OPEN dressed UP with a Lauf Grit

OPEN dressed UP with a Lauf Grit

This shouldn't come as a shock to you. CDC is bringing in Lauf forks and bikes, and we're pretty excited to get our hands on all the cool stuff. 

Lauf started out a few years back in a basement in Iceland. Yep, Iceland. A prosthetic designer and an industrial engineer thought up the rough design of a new suspension fork for mountain bikes and fat bikes that was inspired by their respective fields. No shocks, no fluids, no seals or stanchions. The design was light, low-maintenance, and a huge leap forward. 

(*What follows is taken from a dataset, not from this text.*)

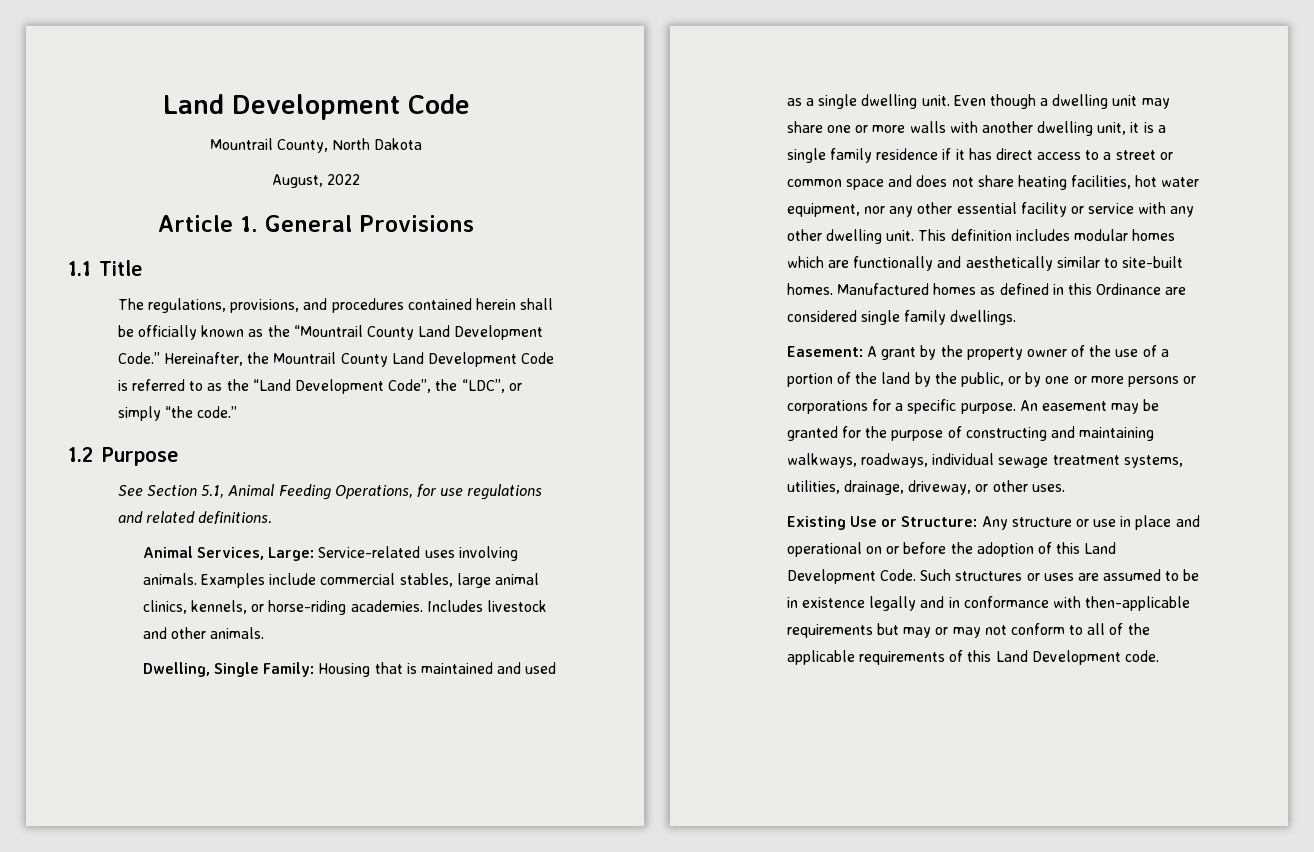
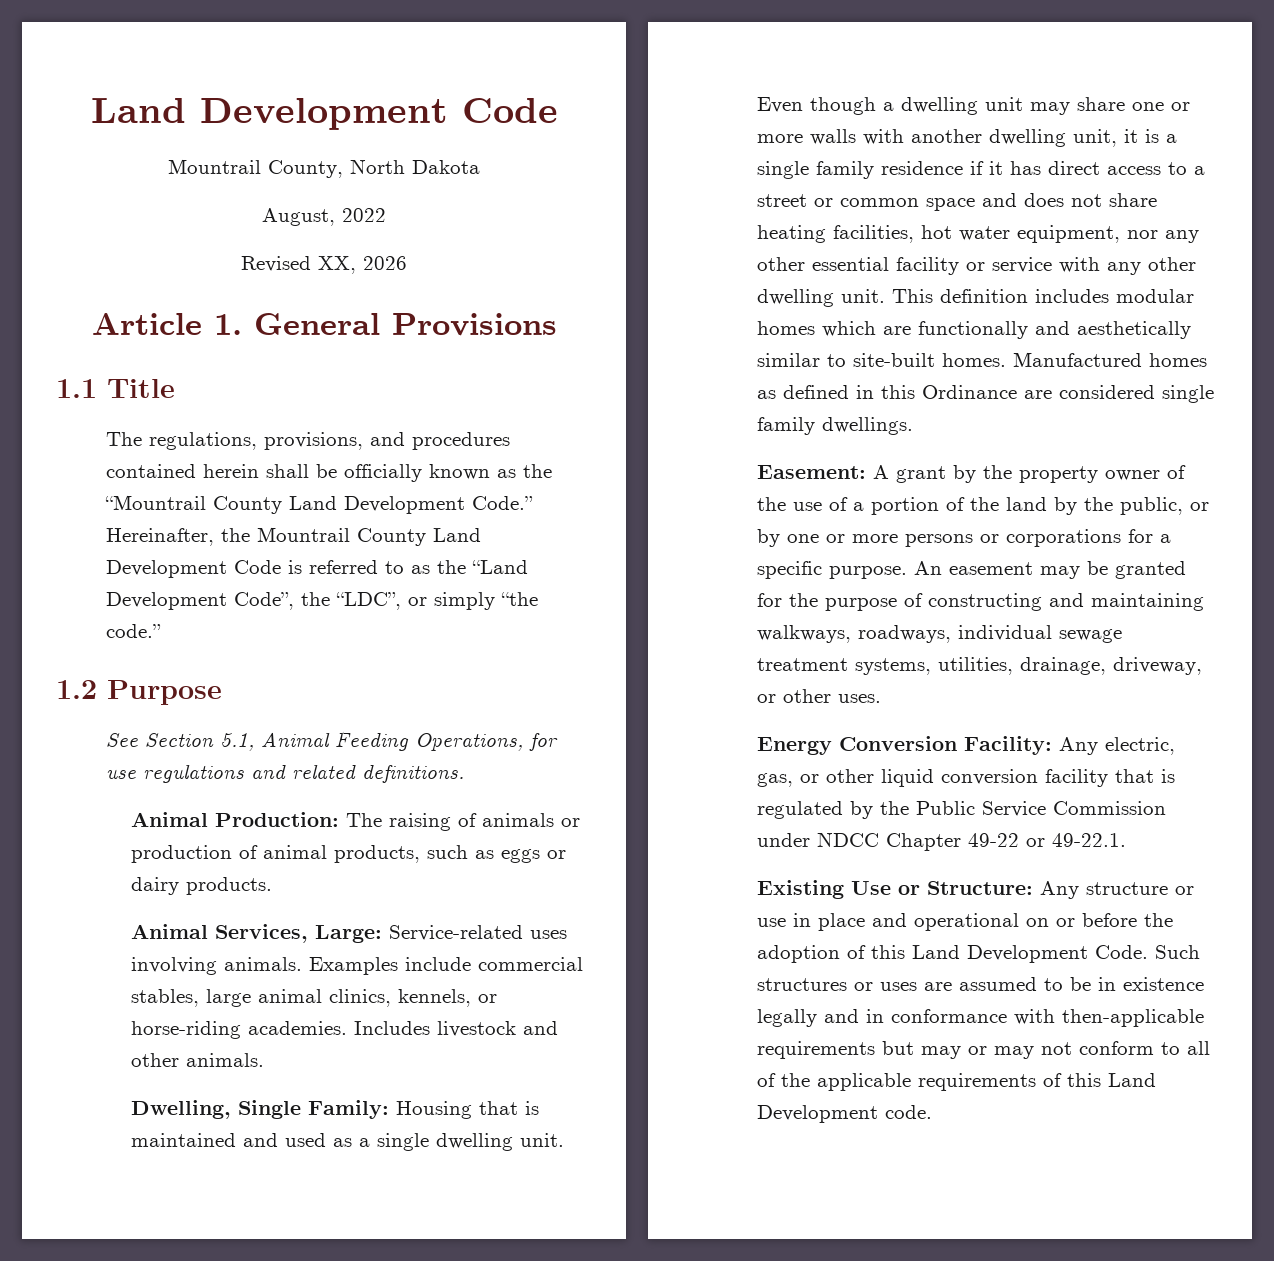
(361, 179) none -> [241,256,407,274] // Revised XX, 2026
(273, 517) none -> [131,812,581,831] [131,845,567,863] [131,877,273,895] // Animal Production: The raising of animals or production of animal products, such as eggs or dairy products.
(1065, 488) none -> [757,736,1176,755] [757,769,1176,787] [757,801,1167,819] [757,832,1127,851] // Energy Conversion Facility: Any electric, gas, or other liquid conversion facility that is regulated by the Public Service Commission under NDCC Chapter 49-22 or 49-22.1.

Most Michiganders first spotted Lauf forks on fat bikes. The Carbonara found a niche providing some dampening in the cold months, where the trails were icy and rough, but the frigid temperatures slowed forks or were too tough on their seals. When the weather warmed, the forks had earned their spot on the bike and rider stuck with them all summer. 

That same technology and performance were already in action on the Trail Racer, Lauf's XC or MTB fork, with the same 60mm travel as the Carbonara. It wasn't too long before the guys at Lauf saw the need for a slightly retooled option for gravel racers. Gravel roads have a different sort of rough than trails due to the type of terrain (potholes and washboard vs. tree roots, rocks, and drops) and the frequency of the impacts. The Grit offers 30mm of high frequency dampening for gravel grinders and all-day road adventures, the exact type of stuff we love doing here in Grand Rapids. 

In the process of learning and designing the Grit, Lauf engineers looked at the data they had and decided to take it one step further. Instead of designing the fork and leaving it that, it was really only another step to take that information and create a full bike. The True Grit was born. 

The True Grit grew out of the Grit fork and is made more for going anywhere than winning a crit. In fact, there's no cable routing for a front derailleur, making it a 1x11 set-up with the ability to run SRAM eTap, which is totally wireless. It clears big wide 42mm tires and offers a geometry that balances a low, aerodynamic frontal profile with all-day comfort in vertical compliance. 

You'll be seeing more and more Lauf popping up at the shop, including a demo Lauf True Grit for you to take out and put through the paces.